This seems to be the toughest subject for investors to
understand, especially new investors.
What is 'Subject To'? Here is a section from the
Purchase Agreement I use that talks about encumbrances and marketable
title: DEED / MARKETABLE TITLE: Upon performance by Buyer, Seller shall
deliver a Warranty Deed joined in by spouse, if any, conveying marketable
title, subject to: (A) the existing mortgages. (B) Building and zoning
laws, ordinances, state and federal regulations; (C) Restrictions relating
to use or improvement of the property without effective forfeiture
provisions; (D) Reservations of any mineral rights by the state of
Minnesota; (E) Utility and drainage easements which do not interfere with
existing improvements; (F) Exceptions to title which constitute
encumbrances, restrictions, or easements, which have been disclosed to
Buyer and accepted by Buyer in this Purchase Agreement; (Must be specified
in writing) _______________________________________________________
(G) Others (Must be specified in writing) ____________________________
When you buy a property and take over the existing mortgages and start
making the payments directly to the bank, you have bought the house
'Subject To' the existing mortgage.
Example:
Maplewood, MN
4 BR / 2 BA
The seller had a job transfer
and needed to move in a relatively short time frame. I bought the house
from the seller, and he was able to make the transfer on time, and with
out worries of having 2 mortgage payments.
$60,599.34 - 1st
Mortgage
$15,386.71 - 2nd Mortgage
I got the deed, and started
making the payments on both the first and second mortgage. After putting
about $25,000 in rehab work, I sold the property for $170,000 on a
Contract for Deed. I have about a $400 per month positive cash flow from
the difference between what the Buyer is paying me, and what I am paying
the 1st & 2nd Mortgages.
The mortgages in the above example are still in the seller's name, but
I make the payments directly to the bank.

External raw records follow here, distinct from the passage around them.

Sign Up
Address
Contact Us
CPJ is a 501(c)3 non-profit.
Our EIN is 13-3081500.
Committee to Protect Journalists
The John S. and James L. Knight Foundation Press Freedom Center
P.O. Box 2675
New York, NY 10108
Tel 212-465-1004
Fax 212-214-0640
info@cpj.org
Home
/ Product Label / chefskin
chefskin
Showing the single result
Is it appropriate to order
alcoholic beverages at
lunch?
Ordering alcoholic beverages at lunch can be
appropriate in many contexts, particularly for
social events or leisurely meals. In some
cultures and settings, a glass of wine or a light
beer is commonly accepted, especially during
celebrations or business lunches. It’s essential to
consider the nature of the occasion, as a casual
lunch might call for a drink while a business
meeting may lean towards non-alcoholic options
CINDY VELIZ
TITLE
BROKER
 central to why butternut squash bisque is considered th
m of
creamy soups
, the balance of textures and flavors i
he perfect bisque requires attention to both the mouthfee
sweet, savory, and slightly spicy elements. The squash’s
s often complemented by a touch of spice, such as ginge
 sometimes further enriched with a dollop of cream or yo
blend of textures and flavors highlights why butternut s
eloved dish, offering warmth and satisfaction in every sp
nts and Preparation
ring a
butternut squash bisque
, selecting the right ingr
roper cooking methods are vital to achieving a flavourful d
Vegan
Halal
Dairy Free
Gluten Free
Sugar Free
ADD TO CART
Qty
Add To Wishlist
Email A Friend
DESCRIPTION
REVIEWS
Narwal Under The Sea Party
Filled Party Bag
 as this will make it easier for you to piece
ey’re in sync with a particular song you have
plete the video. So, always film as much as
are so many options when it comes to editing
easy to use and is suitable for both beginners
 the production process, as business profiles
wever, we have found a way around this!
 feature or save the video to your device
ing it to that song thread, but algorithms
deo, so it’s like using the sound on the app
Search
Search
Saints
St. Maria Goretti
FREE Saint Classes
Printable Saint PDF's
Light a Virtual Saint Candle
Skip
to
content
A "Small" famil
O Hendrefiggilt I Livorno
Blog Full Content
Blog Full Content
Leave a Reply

Why would the Sellers, sell me the property and leave the mortgages in
his name? The Seller was motivated, and I offered him the best solution he
had available to him at the time.
How can you buy a house 'Subject To' with the due on sale clause in the
mortgages? Simple, the due on sale clause says that the lender may call
the loan due; it does not say they will.
The due on sale clause came about in the late 1970's and 1980's when
the interest rates were rising. Interest rates had gotten so high, that
many people started assuming mortgages with lower interest rates then what
they could get from the banks. The banking industry figured out that their
toughest competitors were their own, lower interest rate loans. So they
came up with the due on sale clause. However, they had enough foresight to
figure out that if interest rates were lower in the future, then they
would be better off letting the old, higher interest rate loans in
place.
Every once in a great while, a bank will try to enforce the due on sale
clause when the title has transferred, but I have never heard of one going
all the way through foreclosure. I have never had it happen to me, and I
have never talked to anyone that has had it happen to them. As long as you
keep making the mortgage payments on time, why would the banks want to
call them due, just because title was transferred? They wouldn't.

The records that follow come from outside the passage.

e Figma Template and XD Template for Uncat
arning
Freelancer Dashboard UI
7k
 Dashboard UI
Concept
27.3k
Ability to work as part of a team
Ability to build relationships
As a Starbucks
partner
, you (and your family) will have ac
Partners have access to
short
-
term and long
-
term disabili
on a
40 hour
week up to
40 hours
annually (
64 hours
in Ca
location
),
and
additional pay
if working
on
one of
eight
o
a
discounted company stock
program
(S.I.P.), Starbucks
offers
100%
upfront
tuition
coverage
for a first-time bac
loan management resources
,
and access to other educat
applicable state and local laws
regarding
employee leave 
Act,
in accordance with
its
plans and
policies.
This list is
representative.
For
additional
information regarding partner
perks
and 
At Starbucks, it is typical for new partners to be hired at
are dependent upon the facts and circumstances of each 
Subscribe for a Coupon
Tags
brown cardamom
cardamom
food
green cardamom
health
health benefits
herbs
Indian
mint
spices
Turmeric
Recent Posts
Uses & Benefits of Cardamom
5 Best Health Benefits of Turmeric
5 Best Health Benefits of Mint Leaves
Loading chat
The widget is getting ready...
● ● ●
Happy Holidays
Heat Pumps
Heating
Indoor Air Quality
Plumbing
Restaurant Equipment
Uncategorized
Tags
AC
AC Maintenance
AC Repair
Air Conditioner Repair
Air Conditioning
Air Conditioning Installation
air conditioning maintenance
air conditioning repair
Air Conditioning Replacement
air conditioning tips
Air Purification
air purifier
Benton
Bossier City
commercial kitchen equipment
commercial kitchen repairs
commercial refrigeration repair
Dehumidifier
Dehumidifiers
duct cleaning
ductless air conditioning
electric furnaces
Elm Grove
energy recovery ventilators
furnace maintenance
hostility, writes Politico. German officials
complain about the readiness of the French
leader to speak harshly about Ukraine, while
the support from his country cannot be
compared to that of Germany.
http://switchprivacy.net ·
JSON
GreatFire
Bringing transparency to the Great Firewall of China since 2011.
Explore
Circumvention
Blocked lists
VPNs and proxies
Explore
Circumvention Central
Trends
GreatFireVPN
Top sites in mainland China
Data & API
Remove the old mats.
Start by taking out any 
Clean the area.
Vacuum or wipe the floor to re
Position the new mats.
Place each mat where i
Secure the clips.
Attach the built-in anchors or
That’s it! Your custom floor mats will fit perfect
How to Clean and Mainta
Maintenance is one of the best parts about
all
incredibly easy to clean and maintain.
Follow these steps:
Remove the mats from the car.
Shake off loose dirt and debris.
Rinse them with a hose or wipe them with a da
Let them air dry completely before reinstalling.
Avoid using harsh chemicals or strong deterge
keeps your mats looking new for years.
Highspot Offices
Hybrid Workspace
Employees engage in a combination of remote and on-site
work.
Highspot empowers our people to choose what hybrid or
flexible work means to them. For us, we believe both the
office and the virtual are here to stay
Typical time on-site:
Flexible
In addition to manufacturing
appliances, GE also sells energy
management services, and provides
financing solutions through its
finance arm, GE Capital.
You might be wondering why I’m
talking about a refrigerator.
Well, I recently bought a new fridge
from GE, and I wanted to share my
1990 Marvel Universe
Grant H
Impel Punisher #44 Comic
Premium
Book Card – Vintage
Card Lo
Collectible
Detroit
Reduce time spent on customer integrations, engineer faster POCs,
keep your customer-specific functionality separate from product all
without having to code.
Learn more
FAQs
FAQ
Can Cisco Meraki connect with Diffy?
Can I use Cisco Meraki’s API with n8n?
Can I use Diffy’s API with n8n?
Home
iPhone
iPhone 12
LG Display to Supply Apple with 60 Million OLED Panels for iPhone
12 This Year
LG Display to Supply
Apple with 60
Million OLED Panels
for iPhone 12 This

In fact, most of the time, when I am talking to the banks about the
loans that are in someone else names, they tell me, they are glad I got
involved with this property, because this is the first time since they
wrote the mortgage, that the payments are actually being paid on time,
every month.
The other benefit to the sellers is that I actually increase their
credit scores.
One of my favorite reasons for buying houses 'Subject To' is that my
name is not on the mortgages. Heck, my name is not even on the deed. I put
every house in a land trust. We will discuss Land Trusts in one of the
next few articles. As far as the rest of the world is concerned, I don't
own anything, but I do control a lot.
'Subject To' seems to be a complicated subject, but it is not as
complicated as most people make it out to be. There are a few more forms
needed when buying a house subject to the existing mortgage. And we will
be talking a lot about this subject in future articles.